I would claim that the underlying problem is that students are typically rewarded more for compliance and conformity than for other forms of astuteness. Thus, they have often learned to ignore their own intuition, since the instructor/exam/homework is actively trying to prank them in that regard. "Definitions" are therefore not at all codifications of extensive prior experience of serious people, but just set-ups for pratfalls of the victims, ... EDIT: for example, prank questions might have very little mathematical content, but, rather, play upon delicacies of wording, or the tension/conflict/ambiguity between mathematical use and colloquial use. No way to reason these out. Rather, one must know what the examiner is thinking. Similarly, textbooks can create conventions/rules/definitions with little genuine mathematical content, but, nevertheless, with very precise boundaries, the latter lending themselves to questioning.
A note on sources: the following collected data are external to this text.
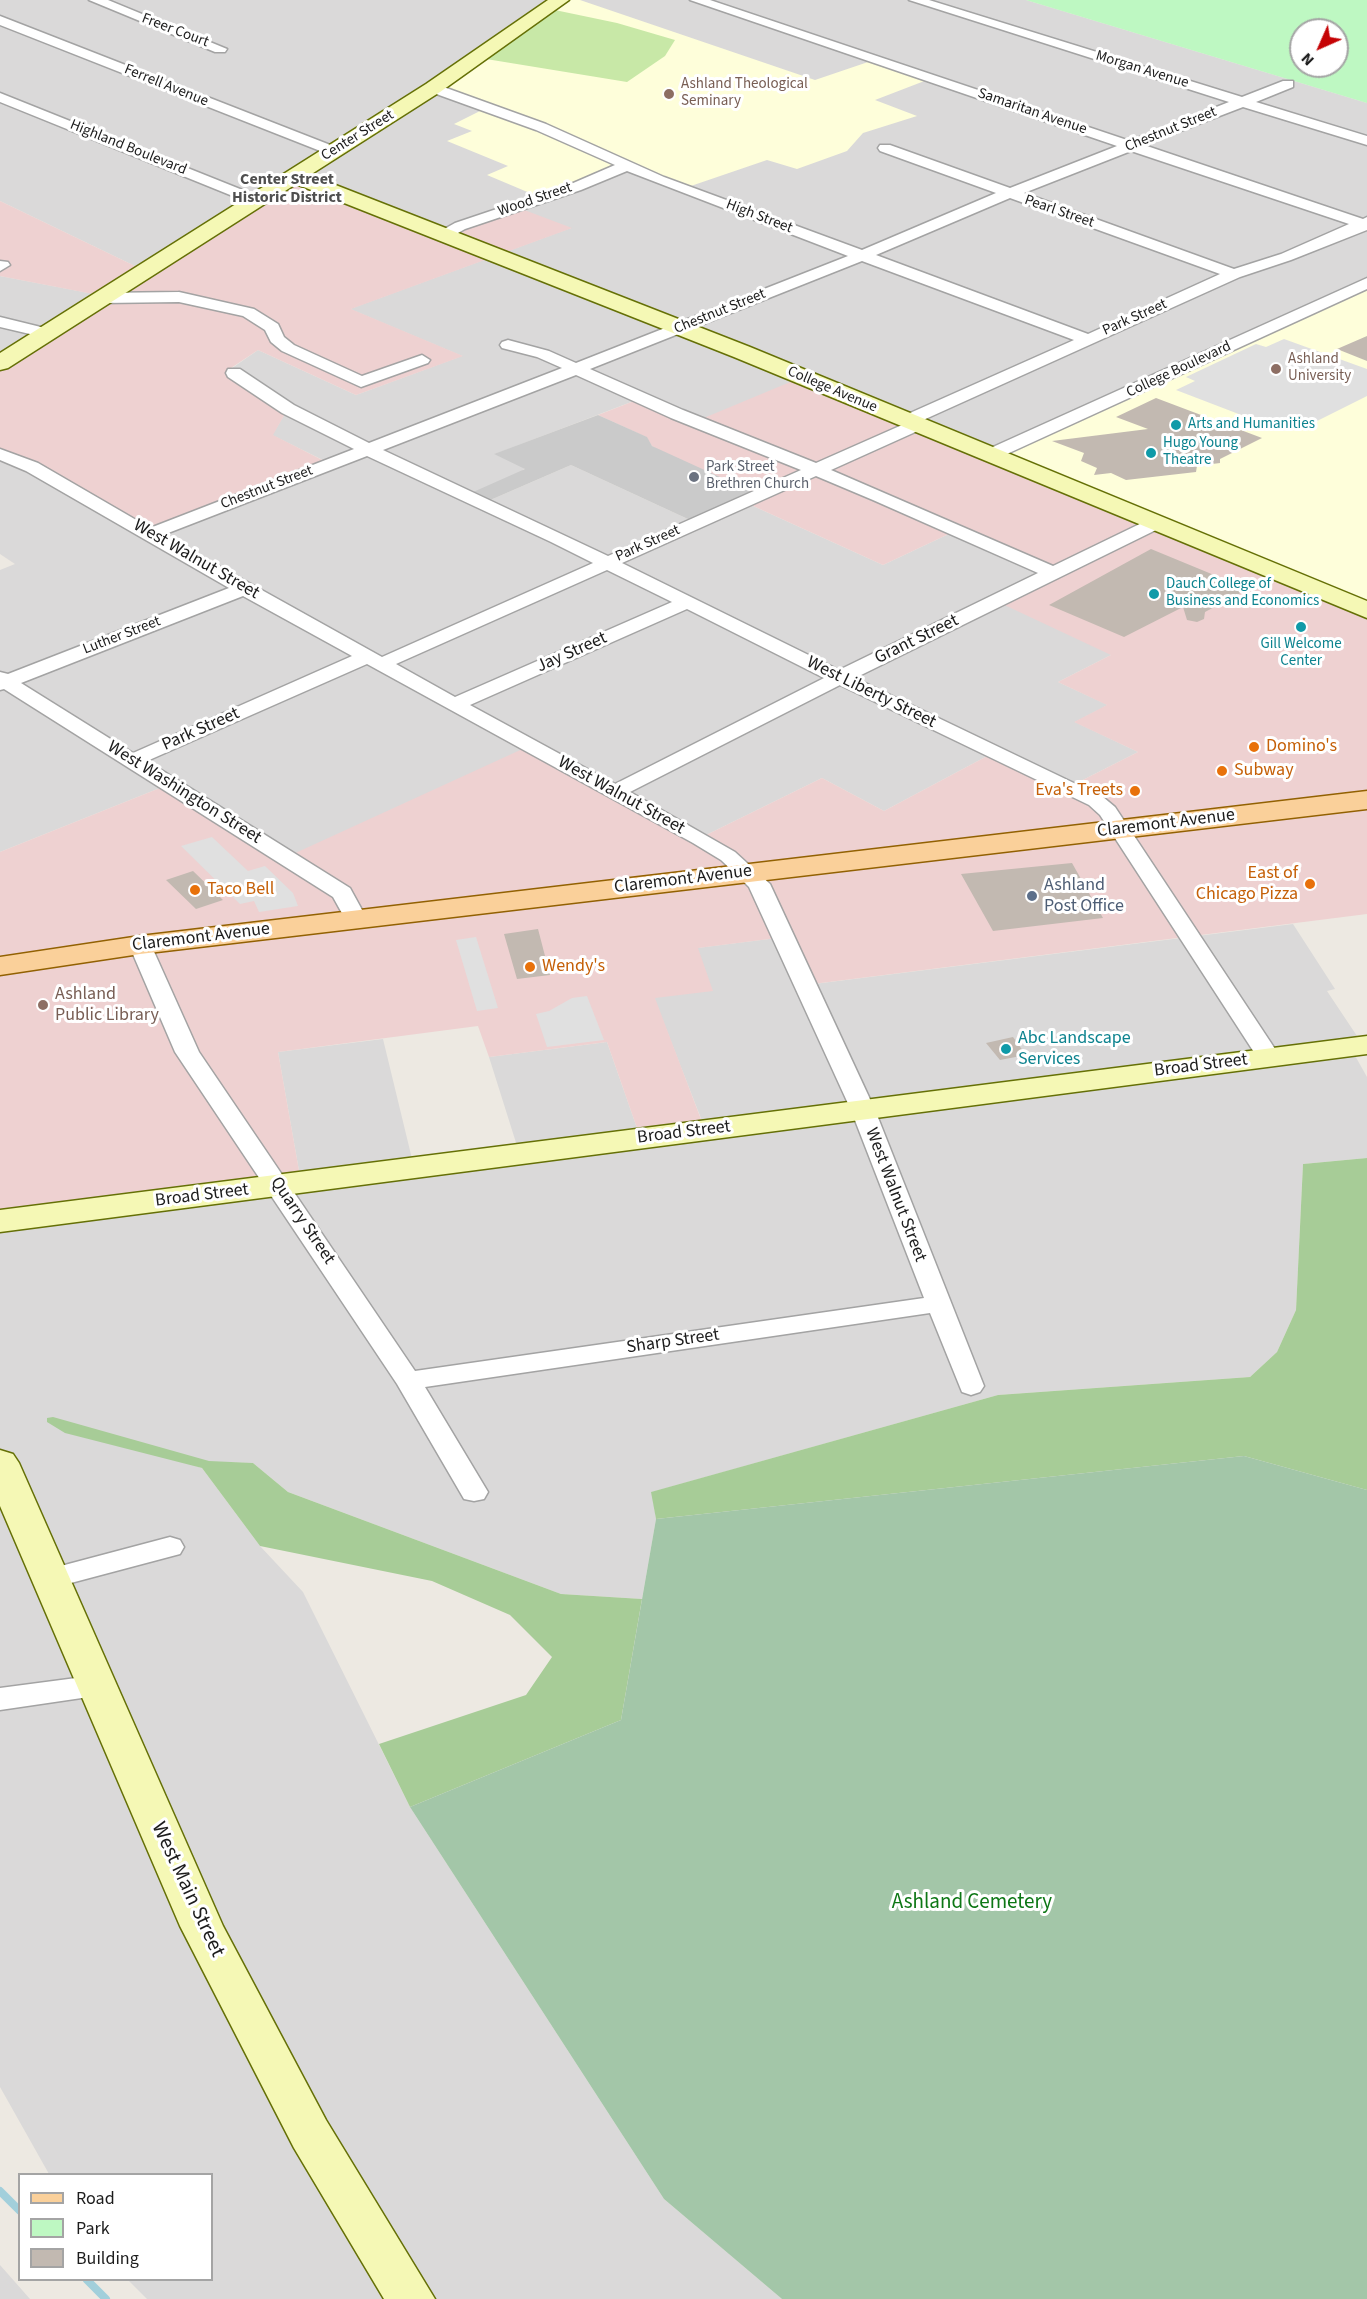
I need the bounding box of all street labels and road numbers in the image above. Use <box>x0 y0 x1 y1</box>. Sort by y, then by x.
street label: Freer Court <box>139 10 211 52</box>
street label: Morgan Avenue <box>1093 47 1191 93</box>
street label: Ferrell Avenue <box>121 61 211 111</box>
street label: Samaritan Avenue <box>975 85 1089 139</box>
street label: Chestnut Street <box>1123 103 1219 157</box>
street label: Center Street <box>318 107 398 165</box>
street label: Highland Boulevard <box>67 116 189 180</box>
street label: Wood Street <box>496 179 574 221</box>
street label: Pearl Street <box>1022 192 1096 232</box>
street label: High Street <box>723 196 795 238</box>
street label: Chestnut Street <box>672 285 768 339</box>
street label: Park Street <box>1100 296 1170 340</box>
street label: College Boulevard <box>1124 338 1234 402</box>
street label: College Avenue <box>784 363 880 417</box>
street label: Chestnut Street <box>218 462 316 514</box>
street label: West Walnut Street <box>129 515 263 605</box>
street label: Park Street <box>613 522 683 566</box>
street label: Grant Street <box>872 610 962 670</box>
street label: Luther Street <box>81 613 163 659</box>
street label: Jay Street <box>533 628 611 678</box>
street label: West Liberty Street <box>803 652 939 734</box>
street label: Park Street <box>159 703 243 757</box>
street label: West Washington Street <box>103 737 265 849</box>
street label: West Walnut Street <box>554 752 688 840</box>
street label: Claremont Avenue <box>1096 805 1236 843</box>
street label: Claremont Avenue <box>613 861 753 899</box>
street label: Claremont Avenue <box>131 919 271 957</box>
street label: Broad Street <box>1153 1050 1249 1082</box>
street label: Broad Street <box>636 1117 732 1149</box>
street label: West Walnut Street <box>859 1125 931 1265</box>
street label: Quarry Street <box>265 1173 339 1269</box>
street label: Broad Street <box>154 1180 250 1212</box>
street label: Sharp Street <box>625 1325 721 1359</box>
street label: West Main Street <box>145 1819 229 1961</box>

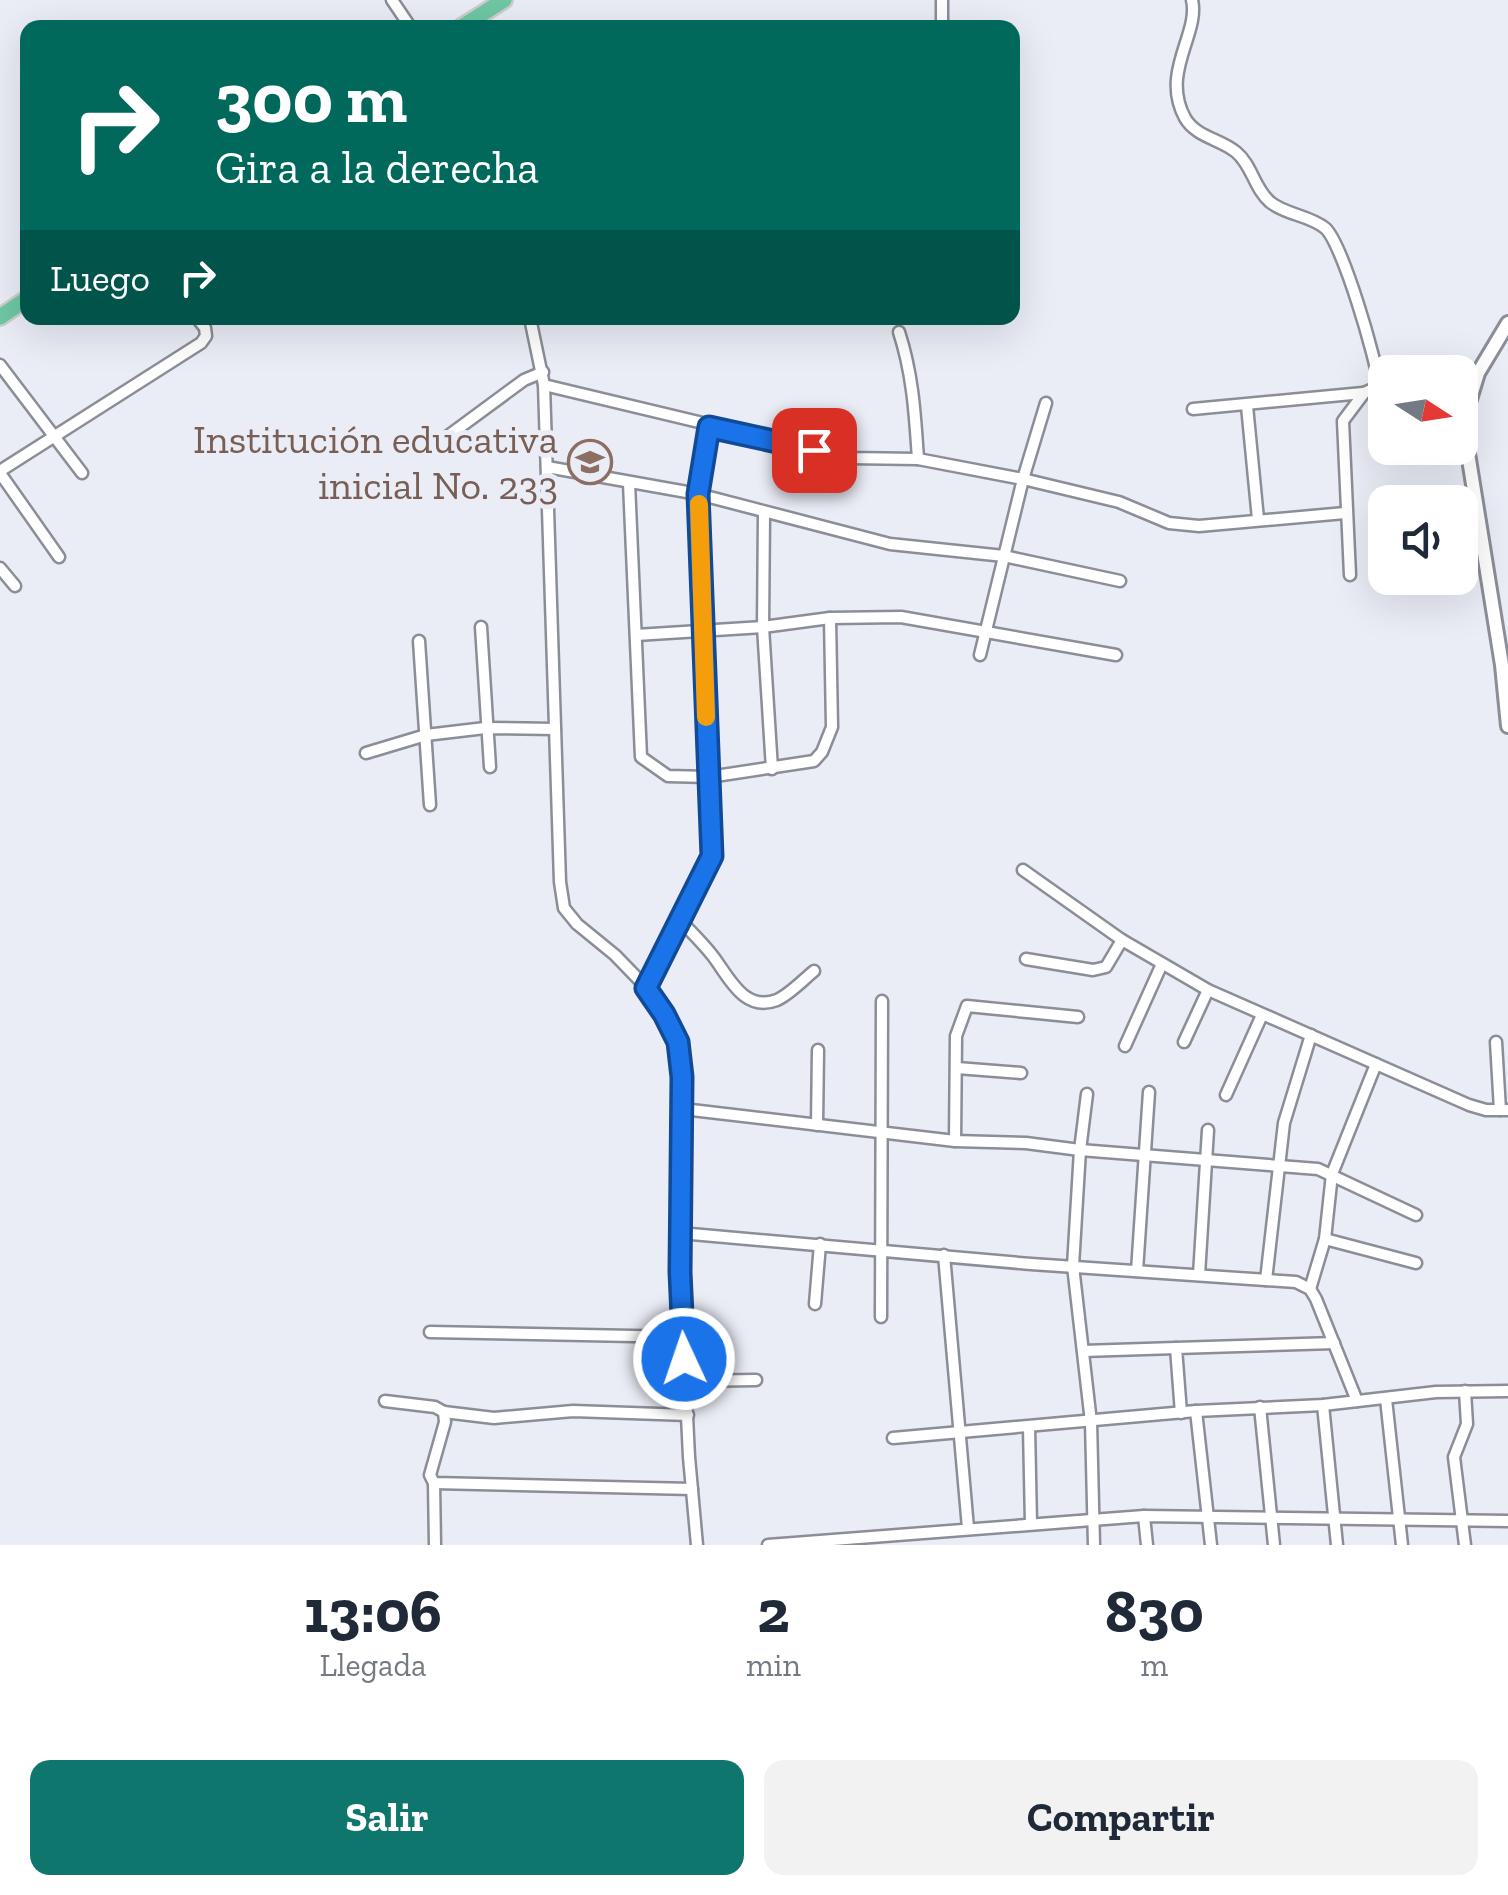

In particular, in all my experience with standard courses/textbooks/exams, it is not the case that definitions [sic] are helpful, much less clarify pre-existing ambiguities or troubles or confusions. Instead, for exam and such purposes, they are far too often (and, then, this "taints the well") used to prank students in a quasi-legalistic sense. An example of the worst sort of crap is any question about "how many axioms does a group satisfy?". EDIT: again, such a question has essentially no mathematical content, because any finite list can be put together into a single axiom by conjunction, of course. But students may be simply required to remember what a particular book says on a particular page (as opposed to intrinsic mathematical assertions). Similarly, notational conventions can be "tested".
The other issue, which is maybe not literally "laziness", but "passivity", is (I claim) partly a result of years of being beaten down by petty-despot "teachers" of mathematics, who portray the subject as consisting of ineffable, uncontestable rule-sets... It is surely fairly futile, but I think any approach that does not tell kids to "trust, but maybe refine/improve, their intuition", is doomed to disengagement.
The same appears to be true of grad students in mathematics at good universities, etc., btw.
So, yes, I'm resisting answering the question as asked... but eminently willing to edit, considering that I do think this is an important sort of question.